Claude Maresq a 40 ans, une épouse surbookée, Emma, responsable du service culturel d’un magazine féminin, deux enfants en bas âges, Félix et Gaspard, un boulot dans la communication d’entreprises qui ne l’intéresse plus et pas grand-chose d’autre dans la tête. Rien si ce n’est un mal-être persistant et le deuil d’un père dont il ne parvient à se défaire. Un père ouvrier, dans l’ombre duquel il aura grandi avec passion. Un père frustré, détruit par l’alcool et une vie de labeur à trimer sur des chaînes de montage. Claude Maresq a 40 ans et il décide de disparaître un matin de juin, sans laisser de trace. Disparaître pour renaître et survivre à ses désillusions de fils et de père, à ce qu’il ne sera jamais et ce qu’il n’est déjà plus.

II – Winnipeg

Après quatorze heures de voyage, Claude atterrit à Winnipeg, la « capitale de l’ennui » dans l’Etat du Manitoba, avec la seule ambition de diluer sa culpabilité dans les immensités du Grand Nord canadien. L’appel de l’inconnu, s’évanouir dans la nature sauvage, hostile, comme une mort annoncée. A l’instar de Buck, le chien-loup de Jack London, Claude n’aspire qu’à vivre de ses instincts.
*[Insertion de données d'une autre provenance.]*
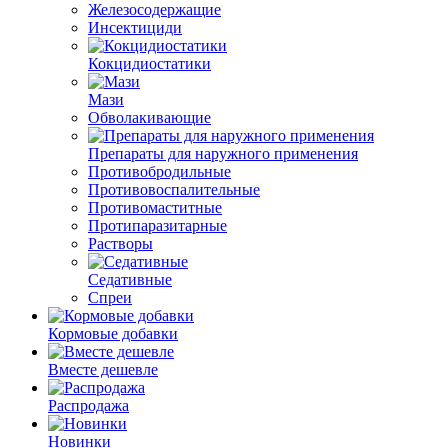
Железосодержащие
Инсектициди
Кокцидиостатики
Мази
Обволакивающие
Препараты для наружного применения
Противобродильные
Противовоспалительные
Противомаститные
Протипаразитарные
Растворы
Седативные
Спреи
Кормовые добавки
Вместе дешевле
Распродажа
Новинки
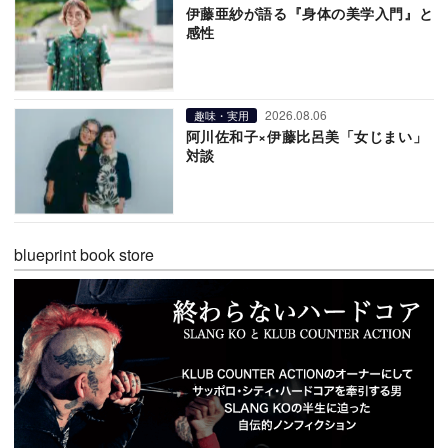
伊藤亜紗が語る『身体の美学入門』と
感性
2026.08.06
趣味・実用
阿川佐和子×伊藤比呂美「女じまい」
対談
blueprint book store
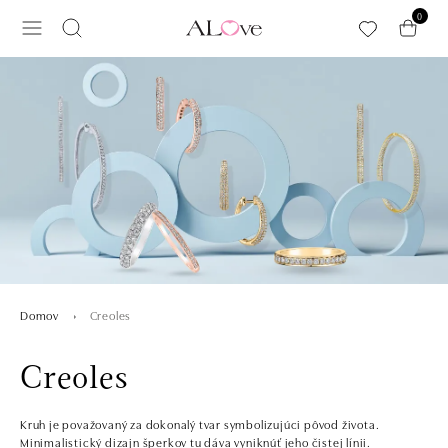
Preskočiť na hlavný obsah
0
Creoles
Domov
Creoles
Kruh je považovaný za dokonalý tvar symbolizujúci pôvod života.
Minimalistický dizajn šperkov tu dáva vyniknúť jeho čistej línii.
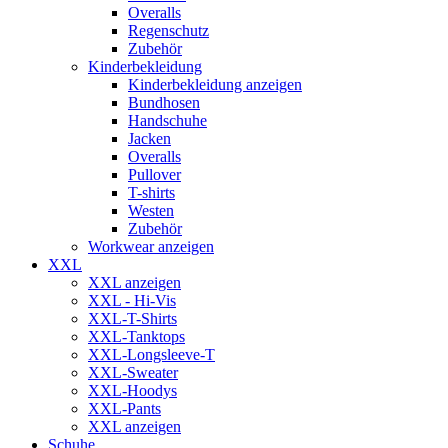
Overalls
Regenschutz
Zubehör
Kinderbekleidung
Kinderbekleidung anzeigen
Bundhosen
Handschuhe
Jacken
Overalls
Pullover
T-shirts
Westen
Zubehör
Workwear anzeigen
XXL
XXL anzeigen
XXL - Hi-Vis
XXL-T-Shirts
XXL-Tanktops
XXL-Longsleeve-T
XXL-Sweater
XXL-Hoodys
XXL-Pants
XXL anzeigen
Schuhe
S’isoler au milieu du néant pour renouer avec ce qu’il était, ses racines et le souvenir diffus de ses premières aspirations. Mais on ne disparaît pas sur un coup de tête. La fuite, aussi vitale soit-elle, se programme et s’organise. Après trois journées désœuvrées dans un hôtel miteux du centre-ville, Claude sollicite l’hospitalité d’un ancien collègue parisien, Charles. Les retrouvailles se font au prix d’un aveu terrible : la confession de la vérité. Claude est de nouveau prêt à disparaître, débordé par des sentiments contradictoires, mais Charles le retient. Il finira par l’aider, au nom de leur amitié.

III – Transition

Les premiers pas dans la nature, au cœur de la forêt boréale. Quatre jours de marche puis une nuit à Fairford, patelin isolé sur les rives du Lac Winnipeg, pour se procurer un canoë. Le doute n’est plus permis, Claude renoue avec des certitudes. Celle, d’abord, qu’il peut mener à terme son entreprise et vaincre l’hiver canadien, et celle, ensuite, qu’il n’y a pas d’échappatoire. La vie sur un coup de dés : ça passe ou ça casse. Mais les étendues désertiques du Grand Nord sont insidieuses et Claude a tôt fait de se retrouver plongé dans une immense solitude, confronté à ses fantômes et à ses limites physiques que la nature ne pardonne pas. La chute n’en sera que plus douloureuse.

IV – Helen Island

Après un mois de navigation sur les eaux tumultueuses des lacs canadiens et un nombre infini de portages, Claude découvre les berges d’Helen Island, ancienne réserve indienne où il a prévu de passer l’hiver. L’heure du triomphe à sonner, Claude jubile, heureux, d’être venu à bout de son périple et d’aborder sa retraite existentielle. Il consacre le reste de l’été à la chasse, la pêche et à la construction d’un abri et de caches de nourriture pour préserver ses réserves des milliers de bestioles qui pullulent dans les bois. Mais l’hiver surgit, froid, violent et destructeur. Écrasé par la solitude, qu’il combat en sculptant des petits élans dans du bois d’épinette, meurtri et affamé, Claude résiste jusqu’en mars. A bout de force, rongé par l’amertume et la culpabilité, il rend les armes.

V – Les petits élans

Retour à Paris. Plus d’une année s’est écoulée depuis sa disparition. Claude a retrouvé la trace d’Emma et de ses garçons, qui habitent désormais à l’ombre de la Butte Montmartre. Mais point de retrouvailles pour les âmes égarées, Claude, blessé dans sa chair, entaillé, ne sollicite aucun pardon, se contentant de les observer à distance. Et de croire, en glissant les petits élans dans la poussette familiale, que tout peut arriver, même une improbable réconciliation. On ne guérit jamais vraiment, mais toutes les blessures finissent par cicatriser.